Virgil in his Aeneid describes Fama as being initially small and fearful, but then she grows larger and stronger until she fills the sky, standing with her head hidden by storm clouds. He calls her a “dreadful monster” who never sleeps, and who has swift feet and great wings on which she flies, spreading rumor and malice. Virgil’s description of her is impressive: at the base of every feather is an eye, an ear, and a mouth, which Fama uses to see, hear, and then disperse her rumors, slander, and outright lies.
 
This imagery seems apt as a description of the damage that gossip can do. It may begin small, but it can grow and take up much more space (and do more damage) than originally intended. The imagery also draws our attention to what might fuel negative words i.e. feeling small and fearful. Fama stands with her head in the storm clouds, presumably blinded and deafened to what is happening on the earth below. Her head is literally in the clouds, disconnected from the harm she is doing. Or, perhaps, she is delighting in her power, absorbed in and thrilled by the storm she has created. It must feel better than being small and fearful.
 
Virgil’s description of her is similar to Homer’s description of Eris, the goddess of strife and discontent, in the Illiad. In Greek myth, Pheme or Ossa (Rumor) is the most common Greek goddess equated with Fama.
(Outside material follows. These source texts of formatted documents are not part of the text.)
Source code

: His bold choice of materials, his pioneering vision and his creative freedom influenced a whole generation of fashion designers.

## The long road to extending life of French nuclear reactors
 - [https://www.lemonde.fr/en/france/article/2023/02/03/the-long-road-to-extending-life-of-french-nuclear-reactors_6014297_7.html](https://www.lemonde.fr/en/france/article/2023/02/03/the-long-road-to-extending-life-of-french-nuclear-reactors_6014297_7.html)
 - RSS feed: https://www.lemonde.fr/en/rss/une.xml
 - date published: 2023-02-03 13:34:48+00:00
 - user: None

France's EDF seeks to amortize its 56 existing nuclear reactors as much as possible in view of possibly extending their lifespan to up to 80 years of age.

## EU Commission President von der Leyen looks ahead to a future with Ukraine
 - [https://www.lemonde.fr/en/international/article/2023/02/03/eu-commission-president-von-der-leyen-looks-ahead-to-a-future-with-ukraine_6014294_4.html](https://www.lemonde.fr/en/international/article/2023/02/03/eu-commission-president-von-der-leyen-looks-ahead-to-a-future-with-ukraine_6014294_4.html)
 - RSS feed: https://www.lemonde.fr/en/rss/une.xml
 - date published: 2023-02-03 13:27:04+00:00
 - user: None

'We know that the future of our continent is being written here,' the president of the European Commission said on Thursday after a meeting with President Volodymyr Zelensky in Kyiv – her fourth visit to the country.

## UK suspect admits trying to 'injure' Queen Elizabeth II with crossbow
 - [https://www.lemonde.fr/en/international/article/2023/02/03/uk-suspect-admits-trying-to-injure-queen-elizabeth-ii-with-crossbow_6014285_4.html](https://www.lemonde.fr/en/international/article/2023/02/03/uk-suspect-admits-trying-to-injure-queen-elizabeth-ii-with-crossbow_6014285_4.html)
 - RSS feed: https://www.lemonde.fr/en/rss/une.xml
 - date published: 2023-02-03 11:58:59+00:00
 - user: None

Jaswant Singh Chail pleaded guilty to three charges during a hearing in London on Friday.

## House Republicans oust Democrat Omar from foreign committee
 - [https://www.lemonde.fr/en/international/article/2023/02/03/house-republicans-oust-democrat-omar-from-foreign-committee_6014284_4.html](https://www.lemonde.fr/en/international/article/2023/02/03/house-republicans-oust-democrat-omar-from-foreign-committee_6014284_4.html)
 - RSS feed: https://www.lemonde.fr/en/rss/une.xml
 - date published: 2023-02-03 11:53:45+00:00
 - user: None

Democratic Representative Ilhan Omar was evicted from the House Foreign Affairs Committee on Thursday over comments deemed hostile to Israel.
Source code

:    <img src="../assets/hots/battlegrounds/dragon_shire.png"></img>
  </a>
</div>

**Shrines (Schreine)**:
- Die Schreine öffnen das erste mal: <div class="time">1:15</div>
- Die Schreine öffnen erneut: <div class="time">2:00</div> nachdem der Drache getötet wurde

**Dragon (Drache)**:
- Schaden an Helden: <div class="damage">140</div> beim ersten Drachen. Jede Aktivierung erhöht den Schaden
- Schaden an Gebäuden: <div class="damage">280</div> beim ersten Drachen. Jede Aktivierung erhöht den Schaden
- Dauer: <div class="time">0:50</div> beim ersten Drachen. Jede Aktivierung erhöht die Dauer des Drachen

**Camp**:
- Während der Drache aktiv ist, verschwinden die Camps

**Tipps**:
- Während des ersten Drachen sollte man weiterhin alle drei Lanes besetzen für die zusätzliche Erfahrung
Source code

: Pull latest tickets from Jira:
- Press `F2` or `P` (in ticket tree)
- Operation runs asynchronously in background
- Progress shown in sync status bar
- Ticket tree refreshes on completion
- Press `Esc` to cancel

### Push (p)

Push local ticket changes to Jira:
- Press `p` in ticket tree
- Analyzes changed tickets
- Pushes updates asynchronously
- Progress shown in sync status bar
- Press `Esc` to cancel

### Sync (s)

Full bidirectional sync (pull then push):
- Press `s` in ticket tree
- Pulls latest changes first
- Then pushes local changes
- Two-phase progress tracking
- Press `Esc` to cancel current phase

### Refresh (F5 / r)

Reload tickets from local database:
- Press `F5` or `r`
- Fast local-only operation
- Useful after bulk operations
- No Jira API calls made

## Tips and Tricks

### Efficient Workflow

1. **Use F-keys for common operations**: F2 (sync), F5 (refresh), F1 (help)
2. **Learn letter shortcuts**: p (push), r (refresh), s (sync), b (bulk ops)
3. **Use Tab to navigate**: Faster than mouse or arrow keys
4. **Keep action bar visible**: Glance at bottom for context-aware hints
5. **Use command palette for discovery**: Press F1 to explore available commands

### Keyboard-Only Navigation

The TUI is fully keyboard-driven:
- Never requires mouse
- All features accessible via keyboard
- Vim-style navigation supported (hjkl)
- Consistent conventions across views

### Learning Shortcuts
But I think it is worth paying attention to the similarity in visual imagery between Eris and Fama, as a way to remind us of the destruction that can result from the simple act of gossip, and the spreading of verbal discontent:
 
Homer, Iliad 4. 441 ff (trans. Lattimore) (Greek epic C8th B.C.) :
“…. and Eris (Hate) whose wrath is relentless, she is the sister and companion of murderous Ares, she who is only a little thing at the first, but thereafter grows until she strides on the earth with her head striking heaven. She then hurled down bitterness equally between both sides as she walked through the onslaught making men’s pain heavier.”
 
Perhaps the similarity in description speaks to the idea that both of these negative impulses, to gossip or spread rumor, and to cause bitterness and destruction, are rooted in the places we feel small, belittled or fearful. Eris was the instigator of the actions that led to the Trojan War because she wasn’t invited to a wedding. The stories can be read as a warning to pay attention to those places in ourselves and to heal them before we, too, increase bitterness and make human pain heavier!
 
Ovid also gives us some apt imagery in connection with Fama. According to Ovid in his Metamorphoses, Fama lives at the center of the world, where earth, sea, and sky meet; from there she can see and hear everything that goes on in the world. Her home is built on a tall peak and has no doors. Instead, her house has a thousand windows and is made entirely of bronze, so that the slightest noise or whisper echoes and reverberates throughout the world.
 
How accurate all this imagery remains today, especially in the world of the internet and troll farms. The slightest piece of gossip flies around the world with an ease never previously encountered. Indeed, in these days of cloud servers, it could be said that Fama’s cloud has taken on a substance like never before. What is said or recorded or written lives on to be repeated over and over again.
 
As a final note, I’ll return to the Greeks and to Hesiod, whose words on Pheme, the Greek equivalent of Fama, are worth heeding today, 2700 years after they were first written:
 
“Do as I tell you and keep away from the gossip of people. For Pheme (Rumor) is an evil thing, by nature, she’s a lightweight to lift up, oh very easy, but heavy to carry, and hard to put down again. Pheme (Rumour) never disappears entirely once many people have talked her big. In fact, she really is some sort of goddess.”
Hesiod, Works and Days 760 ff (trans. Evelyn-White) (Greek epic C8th or C7th B.C.)